PROMPT:
Answer these questions from the comments below.
(a) What full name does the text give in place of 'Bumkum'?
(b) Besides L&LiB, which title is named in the question about a movie coming out?
(c) What time is listed beside the name "Bombay Addict"?

— begin TEXT —

What a lovely interview! Thanks.
Anonymous Anonymous, at 8:37 AM  
I loved LALIB and was beginning to wonder what became of Vikram Chandra. Your interview answers that question and quite a few more. Thanks, Sonia.

Simran
Blogger La Vie En Rose, at 2:17 PM  
Bankim Chandra Chatterjee, NOT 'Bumkum', Sonia my sweet :)

The venerable moshai must be turning indignantly in his grave!

Other than that, wonderful interview, as ever.

Suresh
Anonymous Suresh, at 9:07 PM  
Lovely interview, I was wondering what the chap hed been up to lately - suspected he might have been writing screenplays only. Which leads me to my question: when is the movie of L&LiB coming out (or Sacred Games, for that matter)?
Anonymous dacoit, at 10:36 PM  
Hey Sonia I liked your interview in the Buzz :)
Anonymous Pratik Kamat, at 7:48 PM  
Sonia - I deliberately kept reading this post for later. When I started reading the book. And now that I'm half through, I thought I'd sneak a peek and ended up reading the full interview. It was a superb interview and I just loved all your questions - they were thoughtful and really got a lot of things out from Mr. Chandra. Have you read the book ? I'm reading it, and it is just awesome.

Thanks for this.
Blogger Bombay Addict, at 5:58 PM  
Hi Sonia,
Im a big fan of yours and keep following your interviews. Any tips for budding interviewers?

— end TEXT —
— begin ENTRIES SUPPLIED —

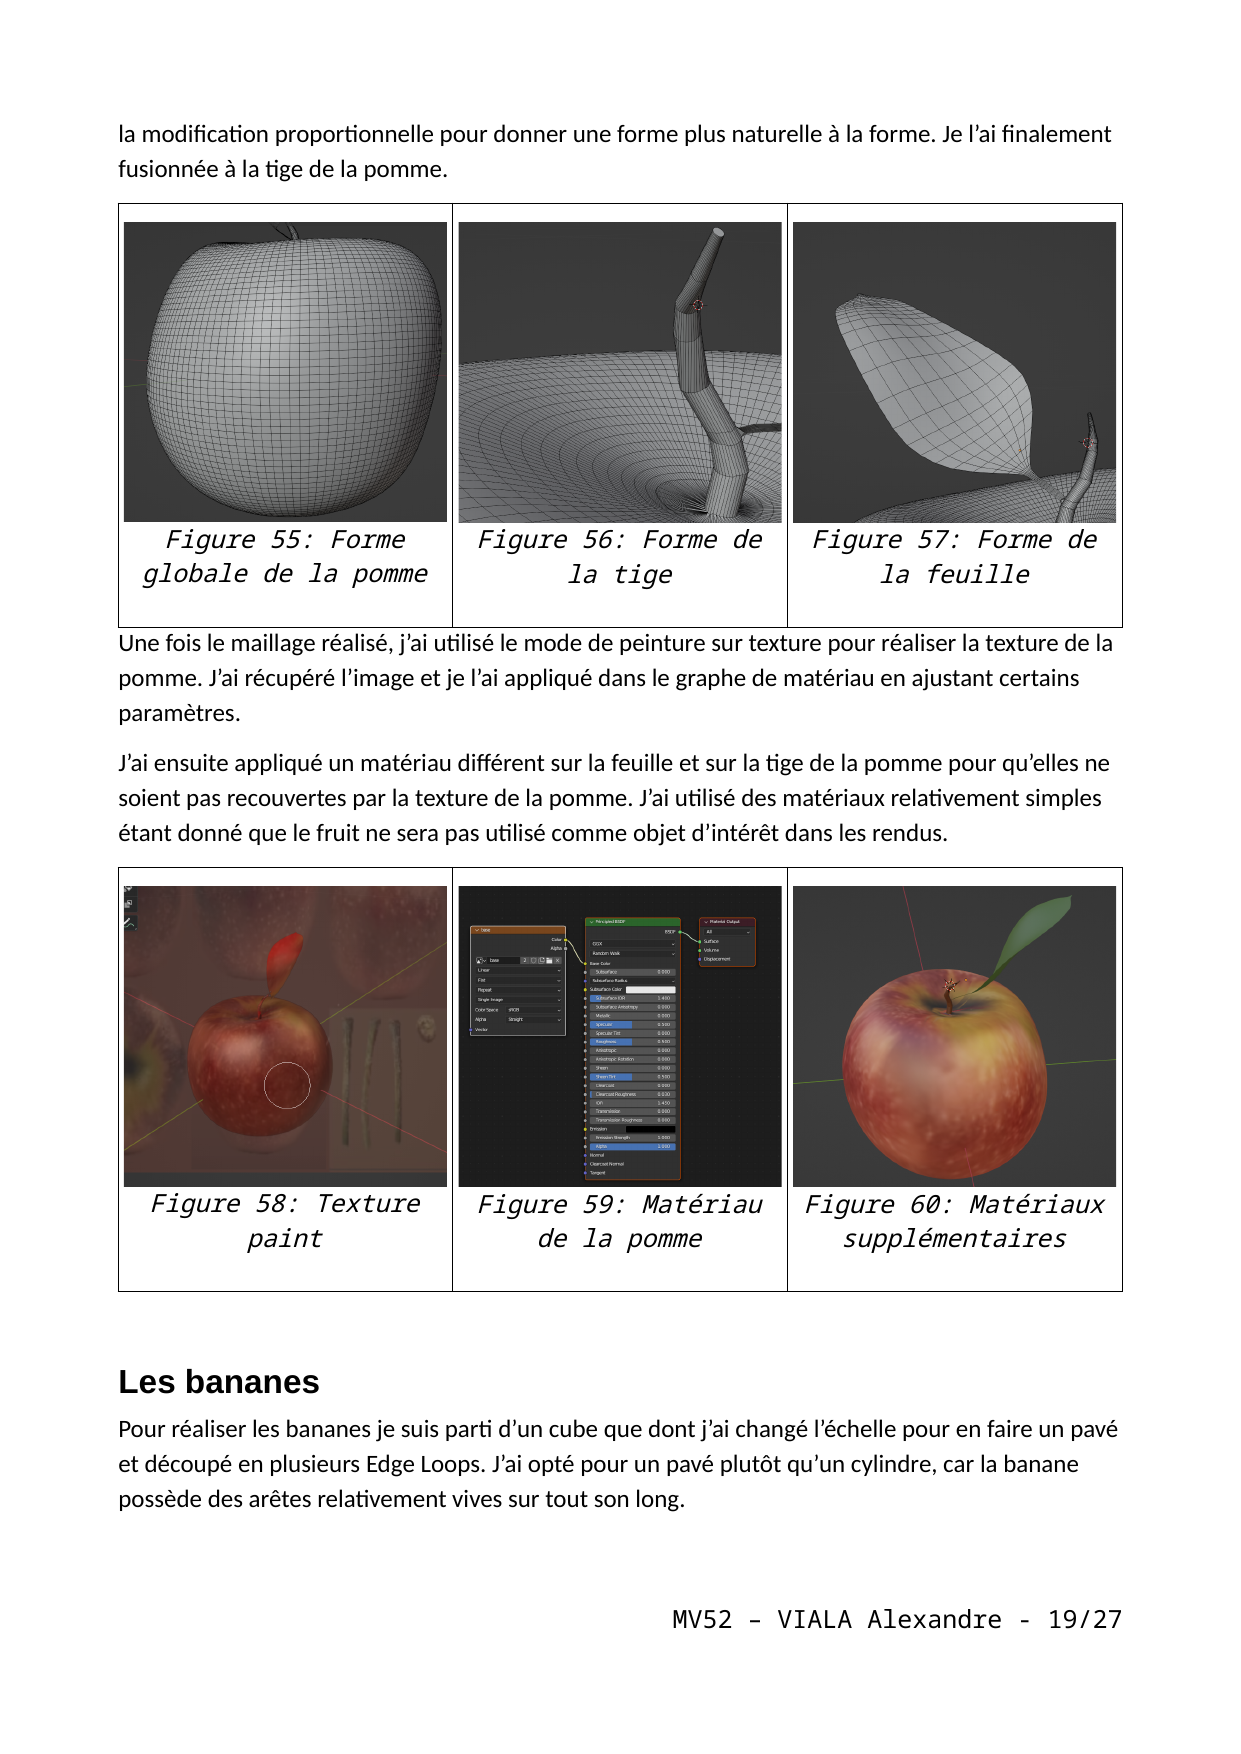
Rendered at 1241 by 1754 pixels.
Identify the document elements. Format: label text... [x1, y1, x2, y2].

text Une fois le maillage réalisé, j’ai utilisé le mode de peinture sur texture pour réaliser la texture de la pomme. J’ai récupéré l’image et je l’ai appliqué dans le graphe de matériau en ajustant certains paramètres. [118, 628, 1122, 728]
picture [793, 222, 1117, 523]
text la modification proportionnelle pour donner une forme plus naturelle à la forme. Je l’ai finalement fusionnée à la tige de la pomme. [118, 118, 1122, 184]
subtitle Les bananes [118, 1362, 1122, 1401]
table_header [119, 204, 452, 627]
text J’ai ensuite appliqué un matériau différent sur la feuille et sur la tige de la pomme pour qu’elles ne soient pas recouvertes par la texture de la pomme. J’ai utilisé des matériaux relativement simples étant donné que le fruit ne sera pas utilisé comme objet d’intérêt dans les rendus. [118, 747, 1122, 848]
table_header [453, 868, 787, 1291]
picture [123, 886, 447, 1187]
table_header [453, 204, 787, 627]
table_header [788, 204, 1122, 627]
table_header [788, 868, 1122, 1291]
text Pour réaliser les bananes je suis parti d’un cube que dont j’ai changé l’échelle pour en faire un pavé et découpé en plusieurs Edge Loops. J’ai opté pour un pavé plutôt qu’un cylindre, car la banane possède des arêtes relativement vives sur tout son long. [118, 1413, 1122, 1513]
picture [793, 886, 1117, 1187]
table_header [119, 868, 452, 1291]
picture [458, 886, 782, 1187]
picture [123, 222, 447, 522]
picture [458, 222, 782, 523]
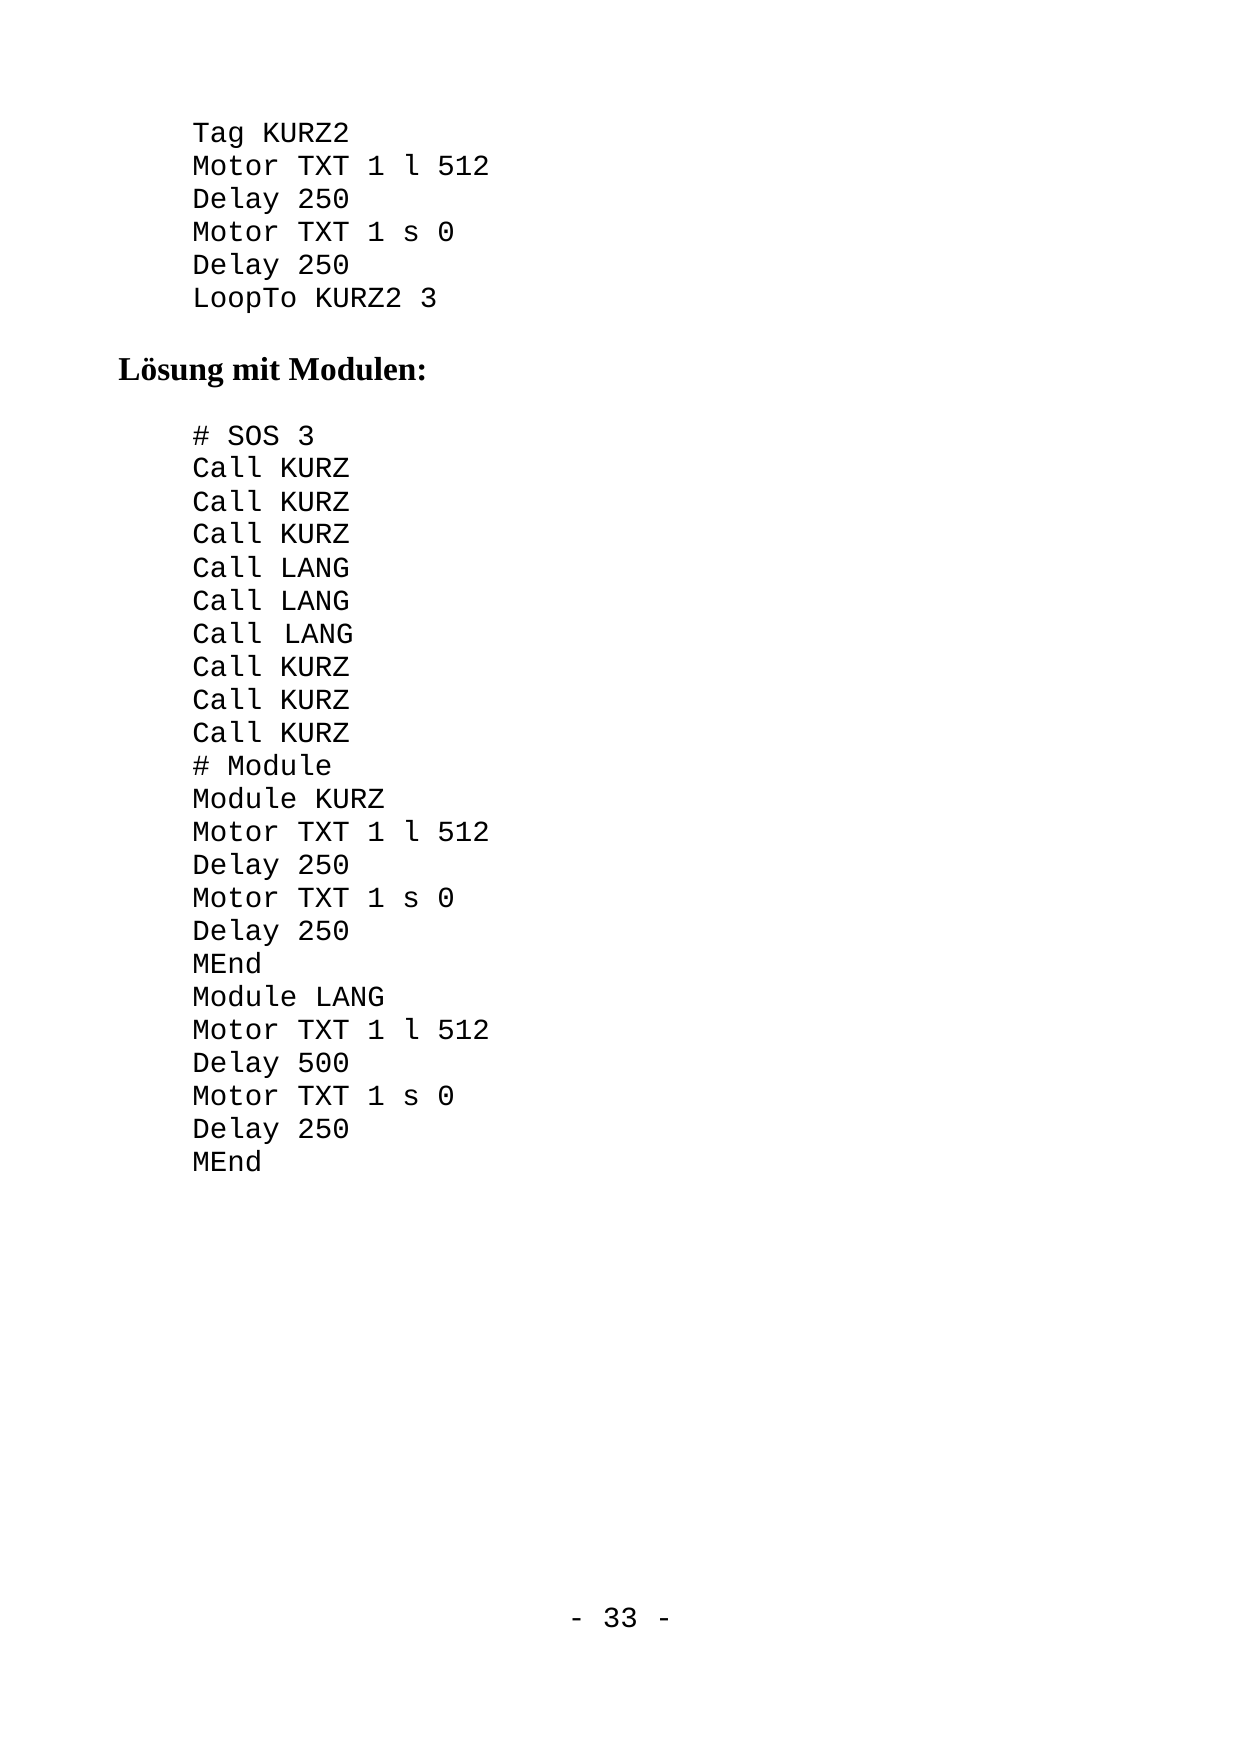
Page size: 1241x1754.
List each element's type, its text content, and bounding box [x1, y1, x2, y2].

— end ENTRIES SUPPLIED —

RESPONSE TO THE TASK:
(a) Bankim Chandra Chatterjee
(b) Sacred Games
(c) 5:58 PM